Summary
holding substance of 911 calls to be non-testimonial
Summary of this case from People v. McClainOpinion
6174.
May 26, 2005.
Judgment, Supreme Court, New York County (Dorothy A. Cropper, J.), rendered April 4, 2002, as amended April 24, 2002, convicting defendant, after a jury trial, of attempted assault in the first degree, criminal possession of a weapon in the second and third degrees and reckless endangerment in the first degree, and sentencing him, as a persistent violent felony offender, to an aggregate term of 16 years to life, unanimously affirmed.
Before: Friedman, J.P., Sullivan, Gonzalez, Sweeny and Catterson, JJ., concur.
The court properly refused to deliver a missing witness charge against the People with regard to the complainant, who did not testify. The People provided the court with information indicating that the complainant had resumed her past relationship with defendant, as evidenced by 59 visits to Rikers Island where defendant was being held pending trial, and that she would not cooperate with the prosecution. "The circumstances . . . establish that the victim was, if anything, favorable to or under the influence of [defendant] and hostile to the [People], rather than the other way around. By the time of trial, the victim had, at the very least, ceased to be in a pragmatic sense unavailable to [defendant]" ( People v. Hernandez, 256 AD2d 18, 19, lv denied 93 NY2d 874 [internal quotation marks and citations omitted]). Moreover, defendant was permitted to comment in summation on the complainant's absence.

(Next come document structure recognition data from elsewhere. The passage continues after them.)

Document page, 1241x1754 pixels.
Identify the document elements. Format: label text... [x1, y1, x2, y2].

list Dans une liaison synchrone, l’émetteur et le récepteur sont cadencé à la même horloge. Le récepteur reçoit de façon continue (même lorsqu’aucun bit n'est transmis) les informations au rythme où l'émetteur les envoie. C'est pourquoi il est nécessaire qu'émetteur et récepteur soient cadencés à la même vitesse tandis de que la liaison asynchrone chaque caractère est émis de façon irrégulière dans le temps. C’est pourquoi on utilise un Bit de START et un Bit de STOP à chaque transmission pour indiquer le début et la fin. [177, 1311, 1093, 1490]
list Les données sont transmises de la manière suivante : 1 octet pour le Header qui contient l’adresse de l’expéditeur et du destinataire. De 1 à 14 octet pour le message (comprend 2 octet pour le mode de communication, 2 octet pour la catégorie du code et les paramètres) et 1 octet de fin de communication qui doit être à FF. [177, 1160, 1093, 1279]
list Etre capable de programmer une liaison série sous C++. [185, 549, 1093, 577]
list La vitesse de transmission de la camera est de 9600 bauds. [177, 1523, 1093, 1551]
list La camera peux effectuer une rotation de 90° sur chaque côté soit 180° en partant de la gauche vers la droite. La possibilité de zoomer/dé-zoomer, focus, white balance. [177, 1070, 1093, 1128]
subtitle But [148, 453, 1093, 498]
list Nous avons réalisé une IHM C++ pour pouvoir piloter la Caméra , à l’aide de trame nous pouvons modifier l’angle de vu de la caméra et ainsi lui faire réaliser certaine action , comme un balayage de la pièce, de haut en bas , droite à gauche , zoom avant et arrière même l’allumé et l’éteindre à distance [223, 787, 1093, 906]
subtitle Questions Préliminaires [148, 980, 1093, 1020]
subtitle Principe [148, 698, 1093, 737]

The court properly admitted the complainant's 911 call, urgently seeking assistance immediately after being fired upon, as an excited utterance. Defendant did not preserve his claim that admission of this evidence violated his right of confrontation ( see People v. Kello, 96 NY2d 740, 743-744; compare People v. Hardy, 4 NY3d 192, 197 n 3 [2005]) and we decline to review it in the interest of justice. Were we to review this claim, we would find that the particular 911 call was even farther from being "testimonial" under Crawford v. Washington ( 541 US 36) than the call described in People v. Coleman ( 16 AD3d 254). In the instant case, the 911 operator did not ask the caller anything except her location and whether she was injured.